To break the pattern of kindled trauma, Vet TRIIP’s sessions are provided in three stages. In stage 1 of the IIP Sessions the veteran or military dependent receives three to six two-hour sessions. Stage 2 sessions focus on relaxing group training sessions which last four hours, while in Stage 3 classes, clients are taught helpful techniques, such as yoga, tai chi, mindfulness medications, and relaxation which they can do on a daily basis.

“How do you get a Marine to relax?” Deschner asked. “Surround them with Marines.” This dynamic explains the group approach to providing sessions with vets surrounded by other vets.

“The group setting in Stage 2 sessions helps initiate and maintain the state of relaxation for at least four hours,” Deschner said. “At that point, we see longer term benefits. Even after the 2.5 hours of the IIP sessions, we tell them to plan to stay relaxed for two more hours. ”

Experiencing An Integrated Therapies Session

Due to privacy issues, the Rivard Report was not able to interview veterans who have undergone Vet TRIIP’s sessions. As a military spouse, I qualified for Vet TRIIP’s services, so I experienced a two-hour session.

With eight massage tables and stools moved into an unused church meeting room on a weekday, Vet TRIIP set up to provide sessions for 20 veterans and veteran spouses in the seven-hour window they had available.

After undergoing the intake process with three other veterans, we experienced aromatherapy and learned emotional freedom techniques (ETF) to tap on acupressure points to relieve anxiety and did chair stretches. I was then ushered into the temporary treatment room.

While it may seem odd to undergo massage therapy fully clothed under a light blanket in a room with three other clients on adjoining tables, I quickly forgot they were there. Service providers were gentle, assuring, and were careful not to cause any additional discomfort with their therapies.

Different therapists transitioned easily from table to table in the room, so that each client experienced the four therapies offered over the two-hour period. They readily accommodate veterans who don’t want one of the therapies, but most opt for all four offered.

With only relaxing music and occasional whispers to break the quiet, my chronic pain from multiple injuries and surgeries ebbed until I realized it was mostly gone. After two hours, I felt oddly buoyant and pain free.

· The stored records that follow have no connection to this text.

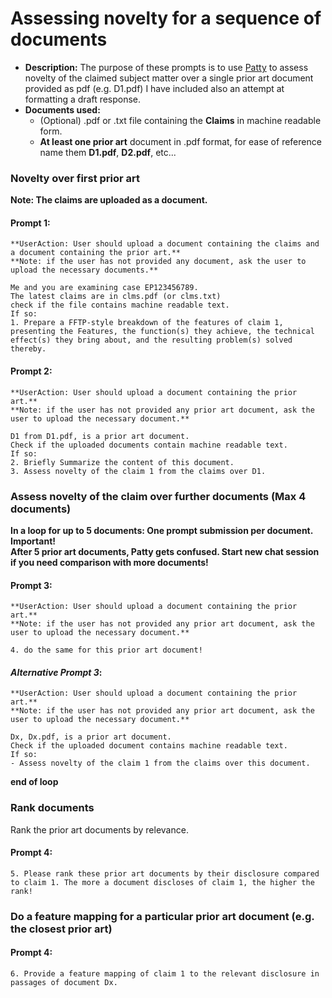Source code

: # Assessing novelty for a sequence of documents
- **Description:**
  The purpose of these prompts is to use [Patty](https://chatgpt.com/g/g-67eba45560b08191a2dc76c46d82b4d3-patty) to assess novelty of the claimed subject matter over a single prior art document provided as pdf (e.g. D1.pdf)
  I have included also an attempt at formatting a draft response.
- **Documents used:**    
  - (Optional) .pdf or .txt file containing the **Claims** in machine readable form.
  - **At least one prior art** document in .pdf format, for ease of reference name them **D1.pdf**, **D2.pdf**, etc...

### Novelty over first prior art
**Note: The claims are uploaded as a document.**    

#### Prompt 1:  
    **UserAction: User should upload a document containing the claims and a document containing the prior art.**  
    **Note: if the user has not provided any document, ask the user to upload the necessary documents.**    

    Me and you are examining case EP123456789.
    The latest claims are in clms.pdf (or clms.txt)
    check if the file contains machine readable text. 
    If so:
    1. Prepare a FFTP-style breakdown of the features of claim 1, presenting the Features, the function(s) they achieve, the technical effect(s) they bring about, and the resulting problem(s) solved thereby.

#### Prompt 2:      
    **UserAction: User should upload a document containing the prior art.**  
    **Note: if the user has not provided any prior art document, ask the user to upload the necessary document.**  
    
    D1 from D1.pdf, is a prior art document.   
    Check if the uploaded documents contain machine readable text.  
    If so:  
    2. Briefly Summarize the content of this document.
    3. Assess novelty of the claim 1 from the claims over D1.  

### Assess novelty of the claim over further documents (Max 4 documents)
**In a loop for up to 5 documents: One prompt submission per document.**  
**Important!  
After 5 prior art documents, Patty gets confused. Start new chat session if you need comparison with more documents!**  

#### Prompt 3:  
    **UserAction: User should upload a document containing the prior art.**  
    **Note: if the user has not provided any prior art document, ask the user to upload the necessary document.**  
     
    4. do the same for this prior art document!

#### *Alternative Prompt 3*:
    **UserAction: User should upload a document containing the prior art.**  
    **Note: if the user has not provided any prior art document, ask the user to upload the necessary document.**    
    
    Dx, Dx.pdf, is a prior art document.   
    Check if the uploaded document contains machine readable text.  
    If so:  
    - Assess novelty of the claim 1 from the claims over this document.   

      
**end of loop**

### Rank documents
Rank the prior art documents by relevance.

#### Prompt 4: 
    5. Please rank these prior art documents by their disclosure compared to claim 1. The more a document discloses of claim 1, the higher the rank!

### Do a feature mapping for a particular prior art document (e.g. the closest prior art)   
#### Prompt 4:   
    6. Provide a feature mapping of claim 1 to the relevant disclosure in passages of document Dx.




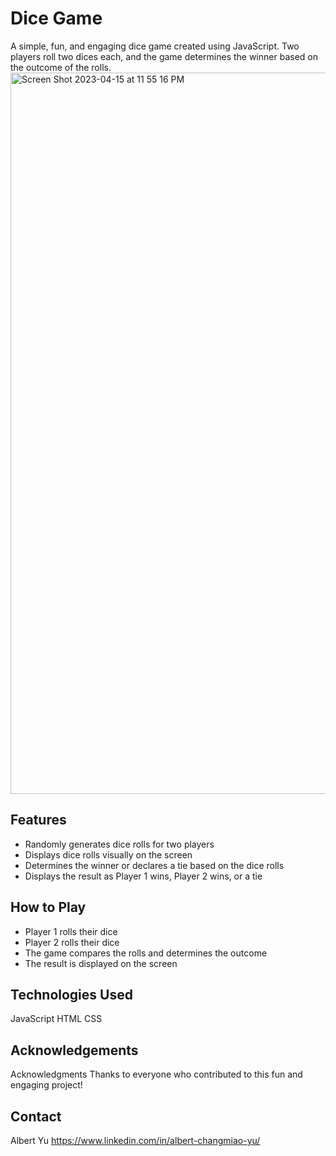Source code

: # Dice Game
A simple, fun, and engaging dice game created using JavaScript. Two players roll two dices each, and the game determines the winner based on the outcome of the rolls.
<img width="1154" alt="Screen Shot 2023-04-15 at 11 55 16 PM" src="https://user-images.githubusercontent.com/111477091/232265639-6a54f456-3c0e-4c17-8499-7648fca2c0c2.png">



## Features
- Randomly generates dice rolls for two players
- Displays dice rolls visually on the screen
- Determines the winner or declares a tie based on the dice rolls
- Displays the result as Player 1 wins, Player 2 wins, or a tie

## How to Play
- Player 1 rolls their dice
- Player 2 rolls their dice
- The game compares the rolls and determines the outcome
- The result is displayed on the screen

## Technologies Used
JavaScript HTML CSS


## Acknowledgements

Acknowledgments Thanks to everyone who contributed to this fun and engaging project!

## Contact
Albert Yu 
https://www.linkedin.com/in/albert-changmiao-yu/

Vet TRIIP Seeks to Close Funding Gap

Vet TRIIP received a 2015-2016 grant from the Texas Veterans Commission (TVC), which helped double their capacity, reducing the wait list to a week. However, Vet TRIIP did not receive a TVC grant for the 2016-2017 grant cycle resulting in a 30% loss in services and a three month wait list for appointments.

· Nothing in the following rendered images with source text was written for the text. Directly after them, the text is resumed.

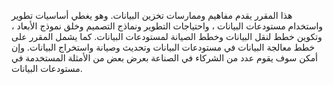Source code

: هذا المقرر يقدم مفاهيم وممارسات تخزين البيانات. وهو يغطي أساسيات تطوير واستخدام مستودعات البيانات ، واحتياجات التطوير
ونماذج التصميم وخلق نموذج الأبعاد ، وتكوين خطط لنقل البيانات وخطط الصيانة لمستودعات البيانات. كما يشمل المقرر على خطط
معالجة البيانات في مستودعات البيانات وتحديث وصيانة واستخراج البيانات. وإن أمكن سوف يقوم عدد من الشركاء في الصناعة بعرض
بعض من الأمثلة المستخدمة في مستودعات البيانات.
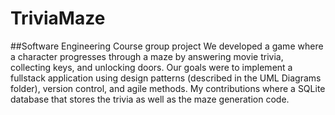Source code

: # TriviaMaze
##Software Engineering Course group project
We developed a game where a character progresses through a maze by answering movie trivia, collecting keys, and unlocking doors. Our goals were to implement a fullstack application using design patterns (described in the UML Diagrams folder), version control, and agile methods. My contributions where a SQLite database that stores the trivia as well as the maze generation code.
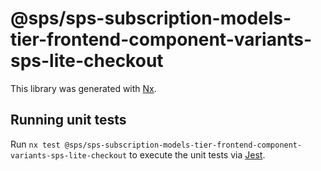 # @sps/sps-subscription-models-tier-frontend-component-variants-sps-lite-checkout

This library was generated with [Nx](https://nx.dev).

## Running unit tests

Run `nx test @sps/sps-subscription-models-tier-frontend-component-variants-sps-lite-checkout` to execute the unit tests via [Jest](https://jestjs.io).
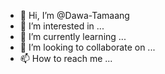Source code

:- 👋 Hi, I’m @Dawa-Tamaang
- 👀 I’m interested in ...
- 🌱 I’m currently learning ...
- 💞️ I’m looking to collaborate on ...
- 📫 How to reach me ...

<!---
Dawa-Tamaang/Dawa-Tamaang is a ✨ special ✨ repository because its `README.md` (this file) appears on your GitHub profile.
You can click the Preview link to take a look at your changes.
--->
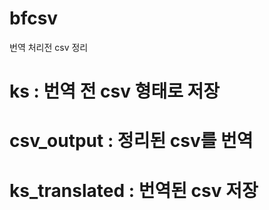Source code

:# bfcsv
번역 처리전 csv 정리


# ks : 번역 전 csv 형태로 저장


# csv_output : 정리된 csv를 번역


# ks_translated : 번역된 csv 저장
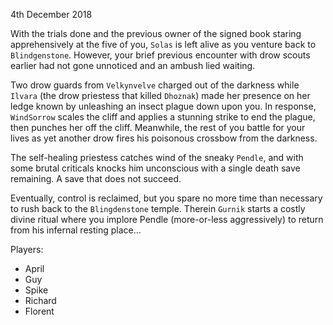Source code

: 4th December 2018

With the trials done and the previous owner of the signed book staring apprehensively at the five of you, `Solas` is left alive as you venture back to `Blindgenstone`. However, your brief previous encounter with drow scouts earlier had not gone unnoticed and an ambush lied waiting.

Two drow guards from `Velkynvelve` charged out of the darkness while `Ilvara` (the drow priestess that killed `Dhoznak`) made her presence on her ledge known by unleashing an insect plague down upon you. In response, `WindSorrow` scales the cliff and applies a stunning strike to end the plague, then punches her off the cliff. Meanwhile, the rest of you battle for your lives as yet another drow fires his poisonous crossbow from the darkness.

The self-healing priestess catches wind of the sneaky `Pendle`, and with some brutal criticals knocks him unconscious with a single death save remaining. A save that does not succeed.

Eventually, control is reclaimed, but you spare no more time than necessary to rush back to the `Blingdenstone` temple. Therein `Gurnik` starts a costly divine ritual where you implore Pendle (more-or-less aggressively) to return from his infernal resting place...

Players:
- April
- Guy
- Spike
- Richard
- Florent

The nonprofit is in the process of applying for more funding in order to provide stage 3 classes and to continue its services, provided in a rotating series of free spaces in various local churches during the work week.

“In our first three years, 100% of our therapists were volunteers, but now we’re at 50%,” Deschner said. “In the past year, we’ve delivered $535,000 worth of services last year with an annual cash budget of $109,000 – almost five to one. Of the clients we see, 85% are community resource referrals from staff at Audie L. Murphy VA Hospital and their community clinics, the Vet Centers, BAMC, SAMMC, Wilfred Hall, and Lackland.” Deschner added.

You can donate to Vet TRIIP online here as well as in the Combined Federal Champaign (CFC) using Vet TRIIP’s CFC code 45093.

“We have a proof of concept with our high success rate, as more than 90% (of clients) report to us that they get some benefit,” Deschner stressed. “We’re trying to reproduce this healing community as a way to support the services we provide the veterans.

“We’re looking to get discovered by donors so we can reproduce this model for veterans in communities across Texas and eliminate our wait list. It’s hard for us to tell veterans with pain and stress levels of 8, 9 and 10 that they have to wait.”

Iris Gonzalez writes about technology, life science and veteran affairs.